Dirt Rag Magazine

IMBA taps Santa Fe, N.M., to host its 2012 World Summit

The International Mountain Bicycling Association (IMBA) chose Santa Fe for its 2012 World Summit, October 10-13, 2012. Coming to town will be 400 of the most dedicated, experienced, and well-traveled mountain bikers in the country including national cycling journalists, bike manufactures, and IMBA members.

Santa Fe’s outstanding biking terrain combined with a city rich with outstanding art, culture, history, cuisine, and an Old World feel not duplicated anywhere in the U.S. and represents an ideal city for the IMBA conference. As part of their conference the group will be taking a number of different rides on Santa Fe’s diverse terrain, from mountain single track to land conservation trails.
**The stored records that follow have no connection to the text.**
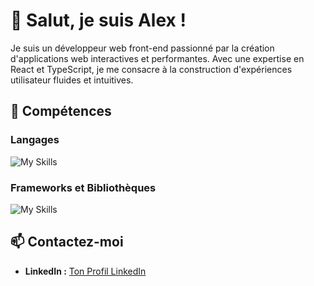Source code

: # 👋 Salut, je suis Alex !

Je suis un développeur web front-end passionné par la création d'applications web interactives et performantes. Avec une expertise en React et TypeScript, je me consacre à la construction d'expériences utilisateur fluides et intuitives.

## 🚀 Compétences

### Langages 
![My Skills](https://skillicons.dev/icons?i=html,css,js,ts,)

### Frameworks et Bibliothèques
![My Skills](https://skillicons.dev/icons?i=react,redux,nextjs,tailwind)
  

## 📫 Contactez-moi

- **LinkedIn :** [Ton Profil LinkedIn](https://www.linkedin.com/in/alex-chrb)

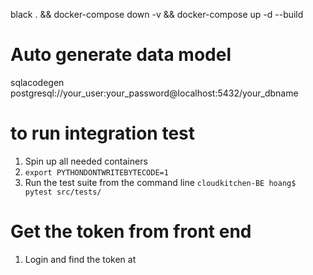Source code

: black . && docker-compose down -v && docker-compose up -d --build

# Auto generate data model
sqlacodegen postgresql://your_user:your_password@localhost:5432/your_dbname

# to run integration test
1. Spin up all needed containers
2. `export PYTHONDONTWRITEBYTECODE=1`
3. Run the test suite from the command line `cloudkitchen-BE hoang$ pytest src/tests/`

# Get the token from front end
1. Login and find the token at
Places to ride in Sante Fe

After years of planning and countless volunteer hours the City of Santa Fe recently opened La Tierra Trails, a 1,500-acre recreation site with more than 25 miles of multi-use trails. Located within biking distance of downtown, the new complex incorporates clear signage, interconnected loops to vary a ride’s length, separate single-track terrain, and stunning views. The family-friendly area also provides hiking and equestrian terrain plus a purpose built BMX area.

The Dale Ball Trail System uses a similar interconnected trail strategy that provides more than 30 miles of single-track trail with multiple trailheads and a wide variety of terrain and challenges accessible from the city limits. The Dale Ball system is a model for forward thinking land conservation in an urban-wilderness interface.

The newly created La Piedra Trail is a link connecting the northern Dale Ball trails with the more extensive trail system in the Santa Fe National Forest, including the towering Winsor Trail. The three-mile connector makes it possible to ride from the Plaza in the heart of Santa Fe to the 13,000-foot peaks of the Sangre de Cristo Mountains high above the city.

The city’s in-town trails system is growing and includes an extension to the Chamisa Trail, connecting with the Santa Fe Rail Trail. The newly paved portion turns to dirt after the city limits and goes for 12.5 miles to the city of Lamy. This is a popular out and back ride for locals and visitors alike.

The Caja del Rio (box of the river) Bureau of Land Management area is covered in twisting single and double track that runs through a field of extinct volcanoes. From the expansive views at La Bajada escarpment to Rio Grande overlooks there is more to explore here than any one trip can hold.